Pflanzenlexikon

„Es grünt so grün wenn Spaniens Blüten blühen“ heißt es im bekannten Duett in My Fair Lady. Wirkliche Leidenschaft in Sachen Natur spürt man aber angesichts zig-tausender blühender Heilpflanzen in der badischen Rheinebene auf Terra Medica. Bleibt die Frage; „Was grünt denn da eigentlich so grün?“  Unser alphabetisch sortiertes Heilpflanzenlexikon gibt Auskunft:

 

Pulsatilla pratensis


© Foto: H. Zell

Pulsatilla pratensis –  Wiesen-Küchenschelle

Familie:  Hahnenfußgewächse (wiss.: Ranunculaceae)

Volkstümliche Namen: 

Ackerschelle, Gemeine Küchenschelle, Kuhschelle, Bocksbart, Däiwelsbaart, Osterblume, Schlafblume, Windblume, Wolfspfote

Sie ist wunderschön anzuschauen, aber bei der Küchenschelle heißt es „Nicht anfassen!“ Denn eine Berührung kann leichte Hautausschläge auslösen. Getrocknet aber verliert sie ihre giftige Wirkung. Der Gattungsname „Pulsatilla“ stammt vom lateinischen „pulsare“ = schlagen, läuten und bezieht sich auf die Glockenform der Blüten, „pratensis“ lässt sich übersetzen als „auf einer Wiese wachsend“.

So sieht sie aus:

Die seltene, unter Naturschutz stehende Pflanze wächst auf ihren fein behaarten Stängeln bis zu 50 Zentimetern hoch. Sie hat zierlich gefiederte Blätter und große, glockenförmigen, schwarzviolette Blüten, die außen behaart sind.  Ihre Fruchtstände  besitzen auffällige silberne Härchen.

Da wächst sie:

Ihr Lebensraum sind kalkreiche Böden in lichten Kiefern-wäldern und Magerrasen. Sie mag Sonne, hat es lieber etwas wärmer.  

Ihre Wirkstoffe:

Ranunculin, Triterpensaponine.

Ihr Geheimnis:

Weil sie schon ab März blüht, ist sie eine wichtige Pflanze für die Bienen und Ameisen. Ihr süßlicher Nektar bietet bereits sehr früh im Jahr Nahrung.
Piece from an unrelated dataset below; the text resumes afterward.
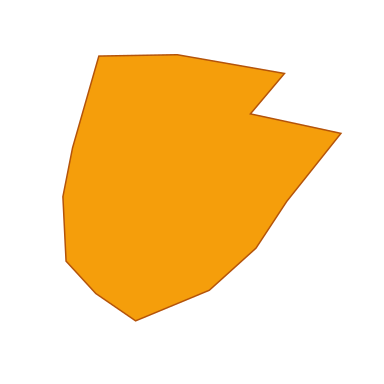 Oikos, Nicosia, Cyprus (Equal Earth projection), rotated 106°
{"feature_id": "46923920B70040156355420", "entity_name": "Oikos", "entity_type": "district", "adm_level": 2, "iso_a3": "CYP", "parent_name": "Cyprus", "parent_adm1": "Nicosia", "projection": "equal_earth", "projection_center": [32.84, 35.004], "detail": "fine", "context": "isolated", "style": "filled", "palette": "amber", "viewbox_px": 384, "rotation_deg": 106, "n_neighbors": 0, "source": "geoboundaries", "source_scale": "gbopen_adm2", "svg_char_len": 345}
<svg xmlns="http://www.w3.org/2000/svg" viewBox="0 0 384 384"><g transform="rotate(106 192 192)"><path d="M281.7,148.3L228.3,115.0L174.8,98.3L94.6,65.0L100.8,157.4L52.6,135.8L64.1,244.0L87.0,319.0L136.6,319.0L182.5,319.0L232.1,314.8L293.2,294.0L316.1,256.5L331.4,210.7L281.7,148.3Z" fill="#f59e0b" stroke="#b45309" stroke-width="1.5"/></g></svg>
Die Bedeutung von Pulsatilla pratensis in der Homöopathie:

Leitsymptome: Es ist vorwiegend ein Mittel für Frauen mit mildem, sanftem und nachgiebigem Temperament sowie launenhafter und wechselhafter Stimmung.  Pulsatilla-Menschen sind weinerlich veranlagt, können außerdem abends schlecht allein sein und fürchten die Dunkelheit.

Hier hilft das homöopathische Arzneimittel: Pulsatilla wird unter anderem bei Blasenentzündungen, Entzündungen der Atemwege und Neigung zu Erkältungen, Entzündungen und Störungen der Verdauungsorgane, Verdauungsschwäche, Störungen in der Schwangerschaft und Stillzeit und rheumatischen Erkrankungen eingesetzt.

Die Bedeutung von Pulsatilla pratensis in der Phytotherapie:

Die Droge wird traditionell  bei Erkrankungen und funktionelle Störungen der Genitalorgane, entzündlichen und infektiösen Erkrankungen der Haut und Schleimhäute, Erkrankungen und Funktionsstörungen des Magen-Darm-Traktes und der ableitenden Harnwege eingesetzt.

Die phytotherapeutische Anwendung von Zubereitungen aus der frischen Pflanze wird nicht empfohlen, da es zu Reizerscheinungen an Haut und Schleimhäuten (Jucken, Rötung, Blasenbildung) sowie Reizungen der Niere und der ableitenden Harnwege bei innerlicher Anwendung kommen kann.